• **Task prompt**
Retype exactly what appears below from the line containing "Breast MRI (dynamic" down to the line containing "- planned liver", keeping both end lines. Do not include pictures.

--- Available data ---

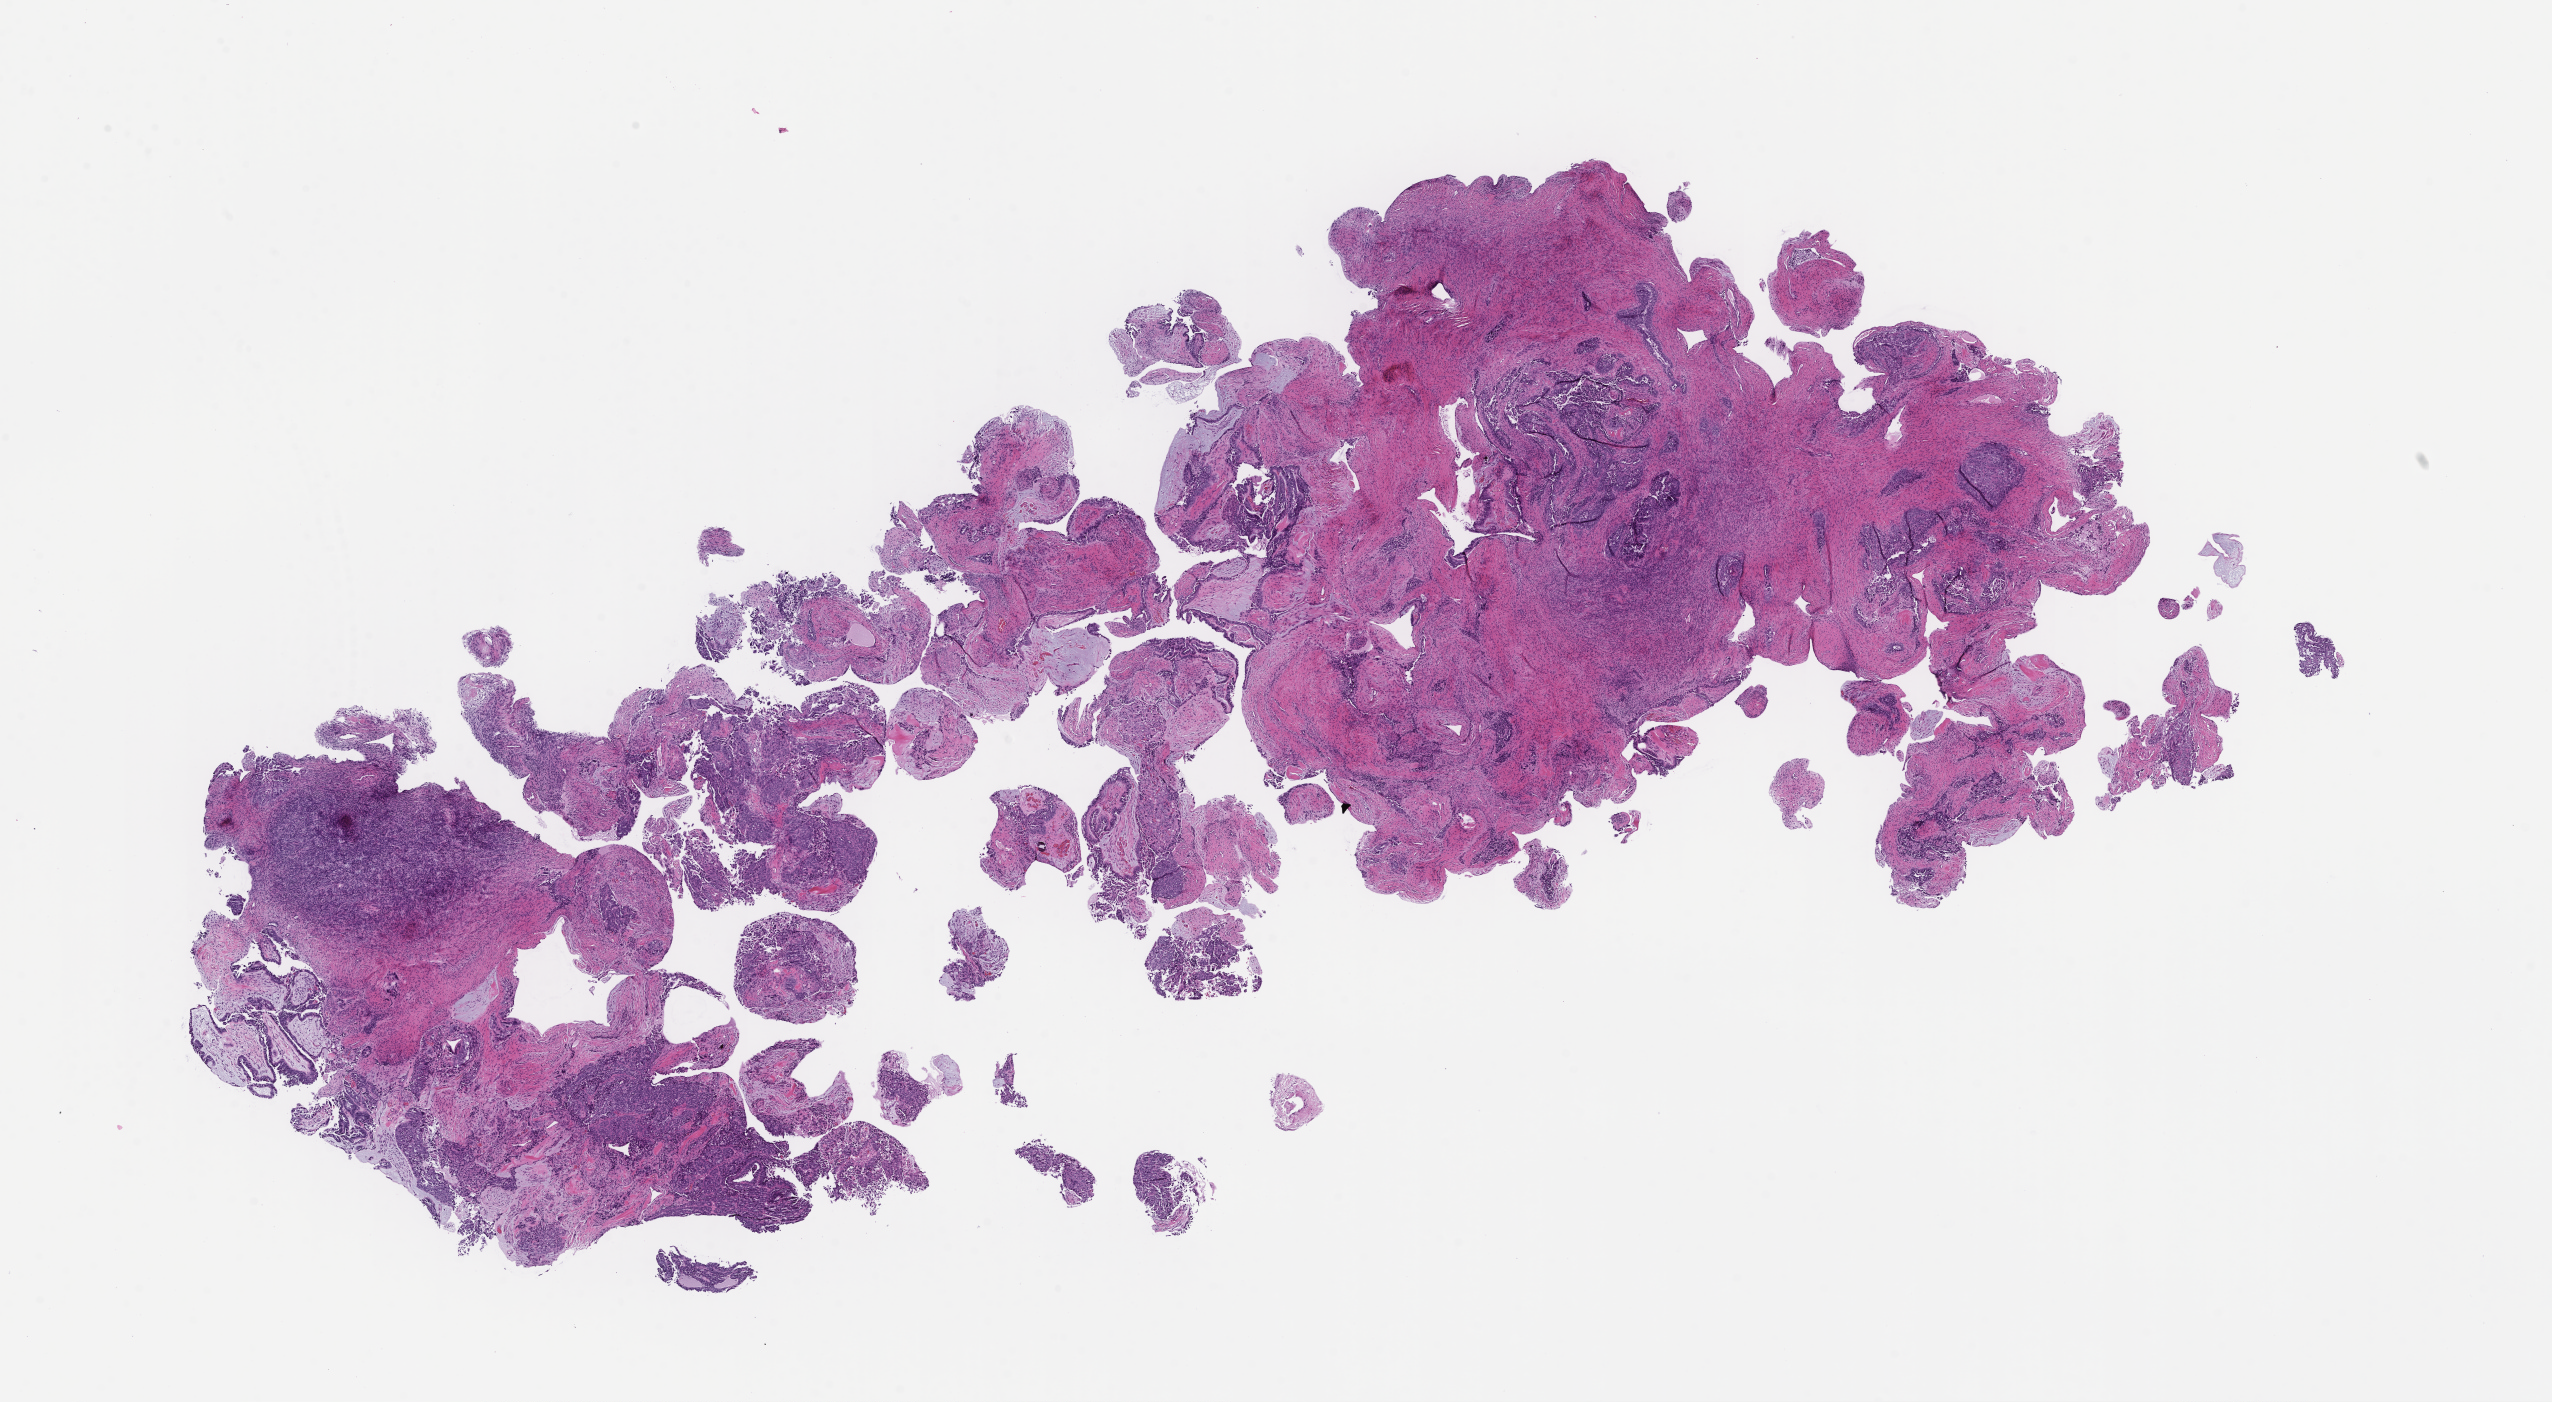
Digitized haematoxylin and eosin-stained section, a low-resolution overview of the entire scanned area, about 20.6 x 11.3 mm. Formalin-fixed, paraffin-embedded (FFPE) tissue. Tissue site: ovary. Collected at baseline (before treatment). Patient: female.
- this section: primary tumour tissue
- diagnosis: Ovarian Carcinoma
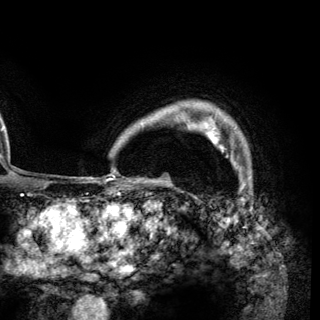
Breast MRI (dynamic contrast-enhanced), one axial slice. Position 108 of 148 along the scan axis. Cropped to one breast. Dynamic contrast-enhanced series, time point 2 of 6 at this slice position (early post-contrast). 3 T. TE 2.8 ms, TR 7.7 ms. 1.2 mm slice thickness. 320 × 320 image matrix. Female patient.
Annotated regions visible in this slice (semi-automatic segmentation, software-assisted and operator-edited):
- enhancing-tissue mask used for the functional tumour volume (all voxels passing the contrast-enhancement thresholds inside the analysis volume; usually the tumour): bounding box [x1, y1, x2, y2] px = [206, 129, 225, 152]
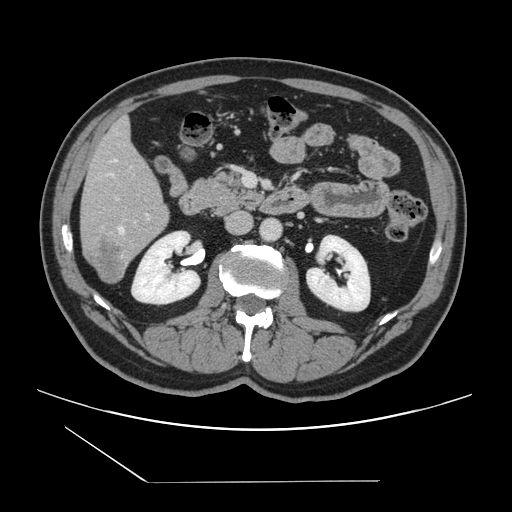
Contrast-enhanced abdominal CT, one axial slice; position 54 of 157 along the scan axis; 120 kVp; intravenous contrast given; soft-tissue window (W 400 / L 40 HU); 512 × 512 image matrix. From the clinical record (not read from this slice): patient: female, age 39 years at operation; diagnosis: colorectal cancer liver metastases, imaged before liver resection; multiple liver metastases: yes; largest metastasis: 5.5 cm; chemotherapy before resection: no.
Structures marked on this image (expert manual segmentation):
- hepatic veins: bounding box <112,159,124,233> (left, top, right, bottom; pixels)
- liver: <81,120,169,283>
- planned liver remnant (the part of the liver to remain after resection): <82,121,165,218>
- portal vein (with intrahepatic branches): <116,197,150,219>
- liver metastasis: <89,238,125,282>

---

• **Answer for this exercise**
Breast MRI (dynamic contrast-enhanced), one axial slice. Position 108 of 148 along the scan axis. Cropped to one breast. Dynamic contrast-enhanced series, time point 2 of 6 at this slice position (early post-contrast). 3 T. TE 2.8 ms, TR 7.7 ms. 1.2 mm slice thickness. 320 × 320 image matrix. Female patient.
Annotated regions visible in this slice (semi-automatic segmentation, software-assisted and operator-edited):
- enhancing-tissue mask used for the functional tumour volume (all voxels passing the contrast-enhancement thresholds inside the analysis volume; usually the tumour): bounding box [x1, y1, x2, y2] px = [206, 129, 225, 152]
Contrast-enhanced abdominal CT, one axial slice; position 54 of 157 along the scan axis; 120 kVp; intravenous contrast given; soft-tissue window (W 400 / L 40 HU); 512 × 512 image matrix. From the clinical record (not read from this slice): patient: female, age 39 years at operation; diagnosis: colorectal cancer liver metastases, imaged before liver resection; multiple liver metastases: yes; largest metastasis: 5.5 cm; chemotherapy before resection: no.
Structures marked on this image (expert manual segmentation):
- hepatic veins: bounding box <112,159,124,233> (left, top, right, bottom; pixels)
- liver: <81,120,169,283>
- planned liver remnant (the part of the liver to remain after resection): <82,121,165,218>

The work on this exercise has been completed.